Burris formed Sheworxx with Eugenia Woods, Kelly Hardesty and Leslie Powell.
The women first gathered together in December.
“Here in Tucson, I was hearing from my (theater) colleagues that the discourse was limiting to them,” says Woods. “The very nature of the language and the structure that the female playwrights were using were not fully understood or embraced.”
They felt that was a shame.
“We have an innovative, irreverent approach to storytelling in language that’s heightened and intimate and direct,” says Woods. “That sort of work is underappreciated and underserved.”
Now up to 16 members, the women have met weekly since February. The YWCA stepped up and offered the group performance space.
“We were seeking a really safe, inclusive environment where we could develop and share work and not feel we had to meet exacting standards in order to get work on its feet,” says Woods about Sheworxx.
The founders want the group to be an incubator for female theater artists. It is, its mission statement says, “an evolving community of theatre-makers building gender parity and sisterhood locally and globally through community engagement, mentoring, peer education and the production of works by female-identified and feminist artists.”
An organization such as Sheworxx is key to helping women reach parity in the theater, says Burris.
“We’ve been raised for centuries with a paternalistic model. This is what has suppressed women in general,” she says. “I’m a humanist, but recognize that without women’s equality, we can’t near humanism.”
Sheworxx launched its public face in May, with a benefit and reading of Tucsonan Elaine Romero’s play, “The Fat-Free Chicana and the Snow Cap Queen.” “Gnawing the Bone” is the group’s first attempt at mounting staged productions.
“This is a group of talented women who are aiming their energy at creating new works of art with playwrights, and other writers, who all have different amounts of experience,” says Sheworxx member Kim Lowry in an email.
“They are committed to empowering the voices of women in the arts, primarily theater, yet expandable to other crafts that can strengthen the confidence of women, and perhaps be woven into theater.”
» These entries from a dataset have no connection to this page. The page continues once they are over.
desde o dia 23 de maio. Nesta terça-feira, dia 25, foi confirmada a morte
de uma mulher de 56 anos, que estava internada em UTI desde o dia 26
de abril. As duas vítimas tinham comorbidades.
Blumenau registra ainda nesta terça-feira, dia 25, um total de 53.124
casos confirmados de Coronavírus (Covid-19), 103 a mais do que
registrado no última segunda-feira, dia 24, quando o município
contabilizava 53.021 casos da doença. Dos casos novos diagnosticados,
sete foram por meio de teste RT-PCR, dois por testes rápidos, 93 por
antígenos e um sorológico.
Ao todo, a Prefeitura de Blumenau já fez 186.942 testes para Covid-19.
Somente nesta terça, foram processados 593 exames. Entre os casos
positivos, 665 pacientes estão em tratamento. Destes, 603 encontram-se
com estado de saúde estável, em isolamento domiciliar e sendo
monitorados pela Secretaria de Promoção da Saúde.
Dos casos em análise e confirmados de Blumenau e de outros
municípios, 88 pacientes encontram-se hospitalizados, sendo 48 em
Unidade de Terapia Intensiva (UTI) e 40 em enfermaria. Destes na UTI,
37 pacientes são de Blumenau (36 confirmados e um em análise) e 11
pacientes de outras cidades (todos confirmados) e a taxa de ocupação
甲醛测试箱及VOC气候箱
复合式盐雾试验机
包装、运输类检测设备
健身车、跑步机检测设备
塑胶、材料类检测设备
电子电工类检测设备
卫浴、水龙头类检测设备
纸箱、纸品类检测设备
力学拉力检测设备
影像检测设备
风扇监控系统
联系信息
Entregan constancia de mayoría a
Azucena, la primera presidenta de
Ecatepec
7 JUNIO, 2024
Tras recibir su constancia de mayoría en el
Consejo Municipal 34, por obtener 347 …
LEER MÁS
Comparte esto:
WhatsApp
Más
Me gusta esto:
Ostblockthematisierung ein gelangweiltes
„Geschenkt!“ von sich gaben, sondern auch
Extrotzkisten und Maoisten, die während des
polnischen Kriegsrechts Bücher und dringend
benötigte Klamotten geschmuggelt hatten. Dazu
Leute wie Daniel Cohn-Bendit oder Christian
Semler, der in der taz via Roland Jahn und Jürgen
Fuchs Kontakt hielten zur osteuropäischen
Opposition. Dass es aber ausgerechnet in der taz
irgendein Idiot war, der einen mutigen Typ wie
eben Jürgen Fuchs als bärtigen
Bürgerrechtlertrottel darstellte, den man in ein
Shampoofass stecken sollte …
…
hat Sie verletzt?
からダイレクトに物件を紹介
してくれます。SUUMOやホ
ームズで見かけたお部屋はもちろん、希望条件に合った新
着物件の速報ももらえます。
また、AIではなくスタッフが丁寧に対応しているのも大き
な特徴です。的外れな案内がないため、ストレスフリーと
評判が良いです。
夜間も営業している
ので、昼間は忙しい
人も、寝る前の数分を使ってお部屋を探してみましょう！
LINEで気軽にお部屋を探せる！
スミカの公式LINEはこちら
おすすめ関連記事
Members of the collective, most of whom have been writing between 10 and 40 years, are not relegated to a single role, such as playwright, director or producer.
“We don’t want people to become overly specialized. We want to share roles,” says Woods.
“It helps to avoid burnouts, and helps with the appreciation of what goes into a production, gives us flexibility, and it really fleshes out our understanding of what it takes to bring a play to an audience.”
A few similar organizations have popped up around the country, and Woods expects more. But she sees what’s happening in Tucson as a national model.
“Tucson can be at the forefront in terms of addressing the parity issue,” she says. “I think we can be in a leadership position within two years. I’d like to put Tucson on the map. As a feminist and theater artist and one who calls Tucson home, nothing would make me happier.”